··· The data ···

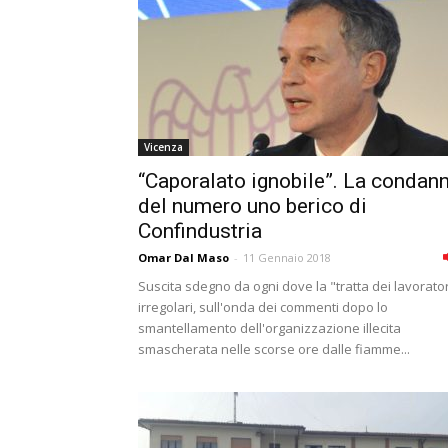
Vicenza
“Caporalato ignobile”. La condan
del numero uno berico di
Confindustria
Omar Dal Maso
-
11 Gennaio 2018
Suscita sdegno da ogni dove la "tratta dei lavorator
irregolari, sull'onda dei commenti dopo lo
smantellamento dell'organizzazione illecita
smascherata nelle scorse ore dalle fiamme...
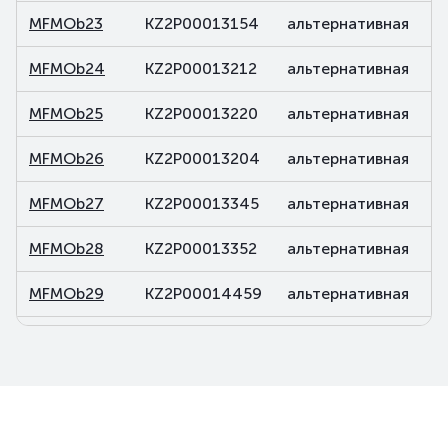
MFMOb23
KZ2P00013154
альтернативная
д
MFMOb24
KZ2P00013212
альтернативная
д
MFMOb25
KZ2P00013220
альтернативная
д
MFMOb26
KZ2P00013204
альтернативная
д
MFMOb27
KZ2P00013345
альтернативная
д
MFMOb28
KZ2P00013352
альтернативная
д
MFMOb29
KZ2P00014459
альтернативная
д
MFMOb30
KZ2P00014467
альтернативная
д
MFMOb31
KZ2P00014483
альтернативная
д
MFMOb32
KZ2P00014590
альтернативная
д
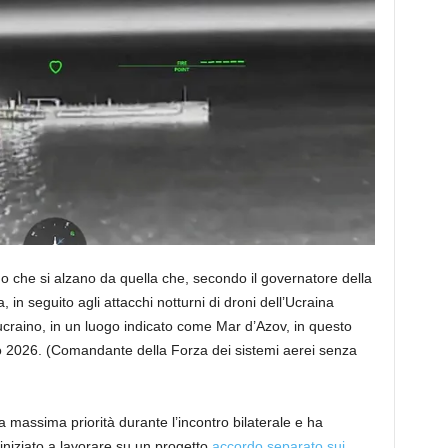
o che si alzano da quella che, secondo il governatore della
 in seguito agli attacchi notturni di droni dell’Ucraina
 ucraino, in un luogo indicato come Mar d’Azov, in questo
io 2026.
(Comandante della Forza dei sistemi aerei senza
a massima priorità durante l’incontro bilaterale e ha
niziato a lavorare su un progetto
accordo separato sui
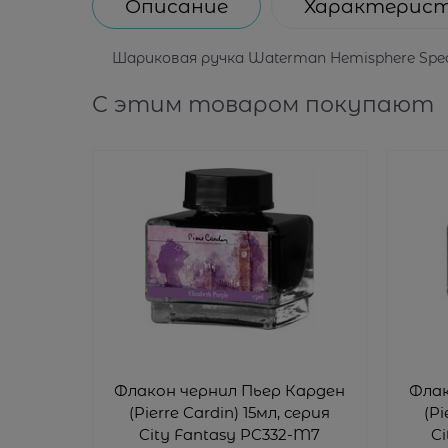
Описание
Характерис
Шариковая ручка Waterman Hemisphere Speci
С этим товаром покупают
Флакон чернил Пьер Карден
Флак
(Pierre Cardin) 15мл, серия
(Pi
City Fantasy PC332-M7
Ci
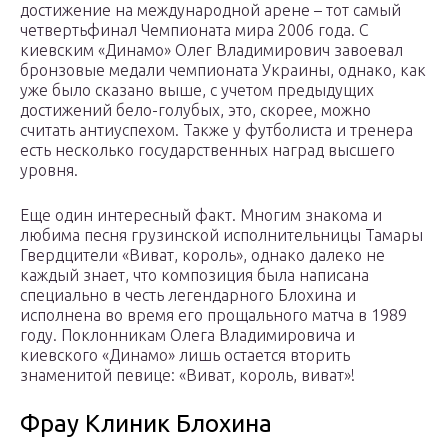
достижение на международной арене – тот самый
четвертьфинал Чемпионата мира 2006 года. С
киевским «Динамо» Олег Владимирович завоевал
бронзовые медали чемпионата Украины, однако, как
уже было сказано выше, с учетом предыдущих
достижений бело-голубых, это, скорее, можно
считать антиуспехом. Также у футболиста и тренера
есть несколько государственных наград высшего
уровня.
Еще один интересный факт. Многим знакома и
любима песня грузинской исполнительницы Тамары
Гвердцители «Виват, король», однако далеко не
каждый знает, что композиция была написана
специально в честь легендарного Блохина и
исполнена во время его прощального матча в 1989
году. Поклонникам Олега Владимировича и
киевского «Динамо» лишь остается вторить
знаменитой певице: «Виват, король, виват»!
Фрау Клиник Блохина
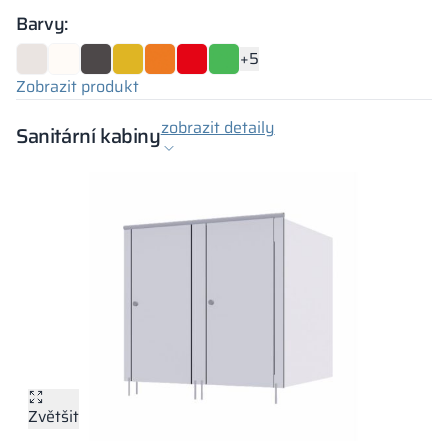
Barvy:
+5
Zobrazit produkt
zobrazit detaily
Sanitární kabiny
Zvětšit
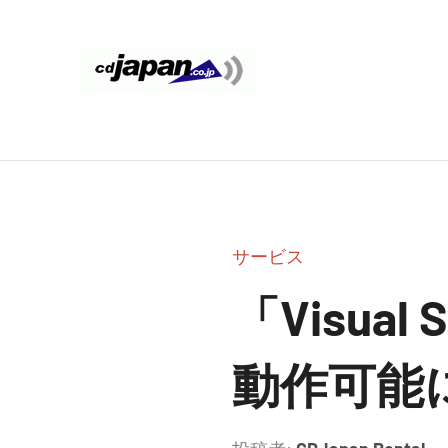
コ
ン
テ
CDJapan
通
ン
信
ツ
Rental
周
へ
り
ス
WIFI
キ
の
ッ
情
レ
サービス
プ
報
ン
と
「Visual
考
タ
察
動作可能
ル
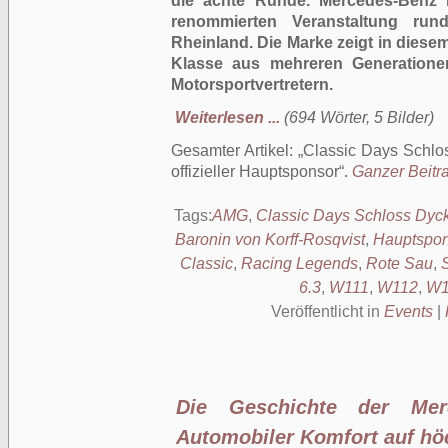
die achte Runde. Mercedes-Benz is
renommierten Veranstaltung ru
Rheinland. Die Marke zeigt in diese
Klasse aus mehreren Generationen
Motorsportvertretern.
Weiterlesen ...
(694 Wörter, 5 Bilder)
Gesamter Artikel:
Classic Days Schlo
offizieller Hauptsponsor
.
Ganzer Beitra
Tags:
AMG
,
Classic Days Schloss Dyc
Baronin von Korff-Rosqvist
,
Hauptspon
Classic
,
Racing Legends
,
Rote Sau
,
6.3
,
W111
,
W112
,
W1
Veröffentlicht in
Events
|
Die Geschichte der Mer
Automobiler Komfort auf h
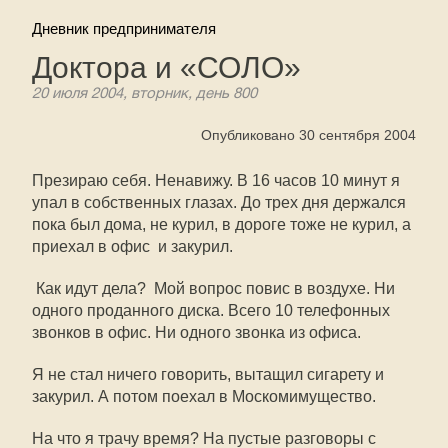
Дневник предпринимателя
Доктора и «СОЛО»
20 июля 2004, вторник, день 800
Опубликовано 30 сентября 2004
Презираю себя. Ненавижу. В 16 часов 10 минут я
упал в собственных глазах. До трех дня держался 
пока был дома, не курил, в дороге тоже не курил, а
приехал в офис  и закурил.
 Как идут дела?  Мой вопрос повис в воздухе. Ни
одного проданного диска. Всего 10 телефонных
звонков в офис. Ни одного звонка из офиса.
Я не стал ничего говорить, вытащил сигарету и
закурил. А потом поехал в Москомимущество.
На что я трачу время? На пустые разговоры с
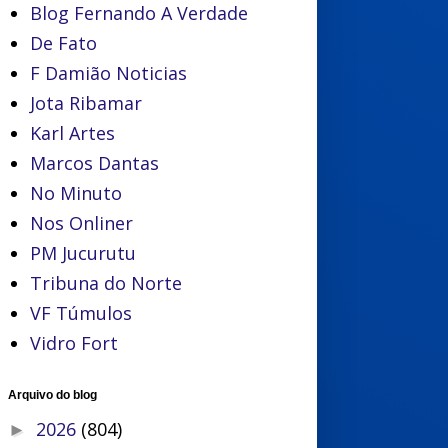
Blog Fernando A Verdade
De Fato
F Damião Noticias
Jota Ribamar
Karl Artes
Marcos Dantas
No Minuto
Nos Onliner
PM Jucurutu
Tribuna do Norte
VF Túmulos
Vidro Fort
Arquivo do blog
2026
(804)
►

···
··· The data ···

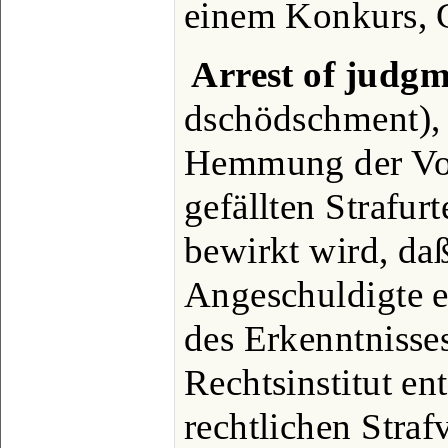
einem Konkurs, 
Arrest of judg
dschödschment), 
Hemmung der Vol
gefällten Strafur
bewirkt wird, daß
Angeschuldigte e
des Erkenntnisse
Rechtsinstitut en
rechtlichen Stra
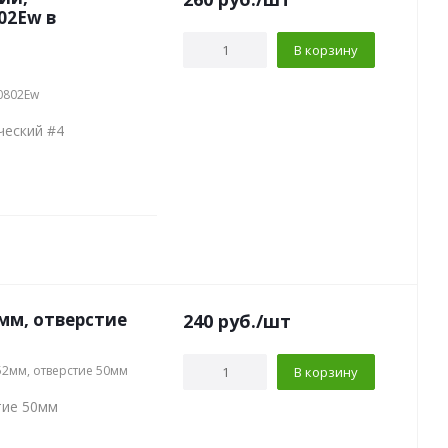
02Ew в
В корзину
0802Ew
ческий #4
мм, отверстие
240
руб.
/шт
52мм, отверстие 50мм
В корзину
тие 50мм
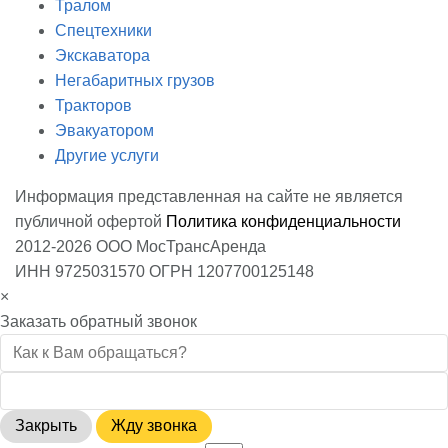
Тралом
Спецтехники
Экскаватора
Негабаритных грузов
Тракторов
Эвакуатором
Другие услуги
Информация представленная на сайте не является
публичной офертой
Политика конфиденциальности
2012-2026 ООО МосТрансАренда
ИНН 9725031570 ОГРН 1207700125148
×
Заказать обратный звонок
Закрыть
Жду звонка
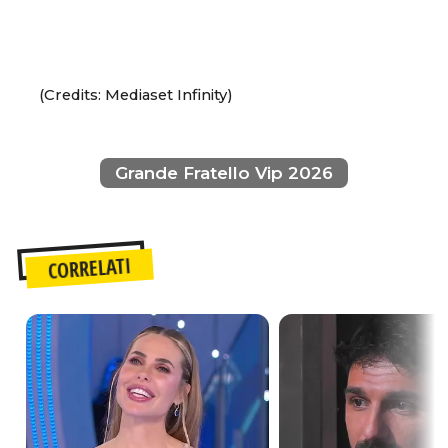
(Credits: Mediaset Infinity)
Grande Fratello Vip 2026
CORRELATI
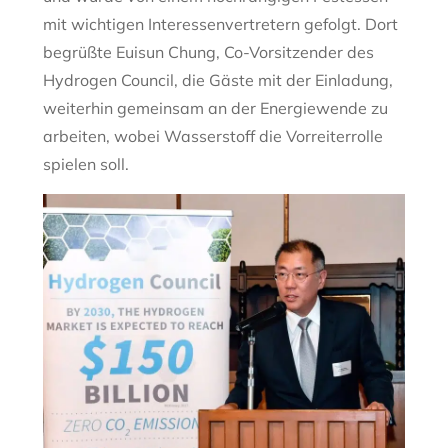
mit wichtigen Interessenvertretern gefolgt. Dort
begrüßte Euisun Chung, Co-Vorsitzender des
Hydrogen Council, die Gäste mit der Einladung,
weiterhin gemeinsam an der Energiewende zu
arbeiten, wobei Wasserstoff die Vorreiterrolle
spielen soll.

···
··· The data ···

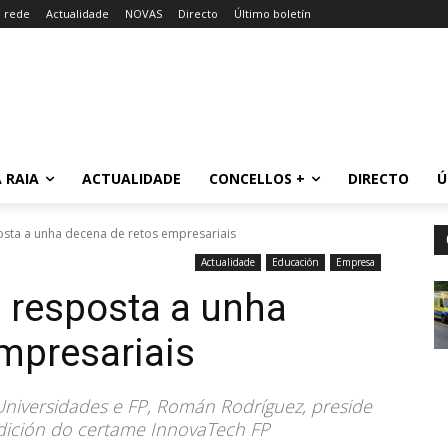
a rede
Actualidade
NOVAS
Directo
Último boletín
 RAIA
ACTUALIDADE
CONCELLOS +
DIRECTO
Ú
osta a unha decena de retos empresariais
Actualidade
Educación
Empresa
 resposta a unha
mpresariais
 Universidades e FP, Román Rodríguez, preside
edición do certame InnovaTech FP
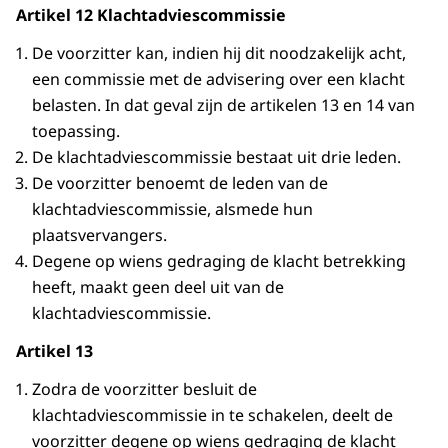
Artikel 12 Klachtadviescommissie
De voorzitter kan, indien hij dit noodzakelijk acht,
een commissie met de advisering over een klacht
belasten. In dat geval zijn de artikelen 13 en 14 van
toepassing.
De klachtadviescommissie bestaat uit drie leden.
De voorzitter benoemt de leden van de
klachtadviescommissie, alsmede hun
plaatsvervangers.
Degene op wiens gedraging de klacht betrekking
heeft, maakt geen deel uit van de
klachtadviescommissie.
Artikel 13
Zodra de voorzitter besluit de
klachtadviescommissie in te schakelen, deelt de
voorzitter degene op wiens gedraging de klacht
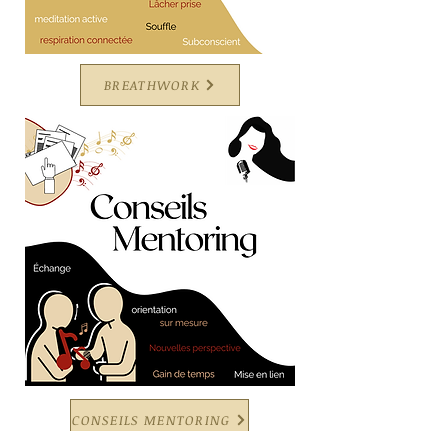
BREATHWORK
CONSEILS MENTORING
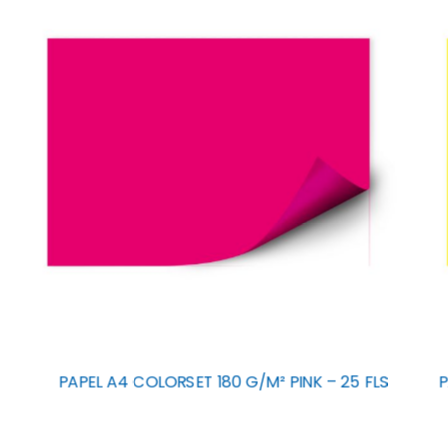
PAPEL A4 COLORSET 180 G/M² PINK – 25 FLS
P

···

> Exercise aim:
In the entries above, find lines with "della" and copy each.

> Solution for this task:
o che si alzano da quella che, secondo il governatore della
(Comandante della Forza dei sistemi aerei senza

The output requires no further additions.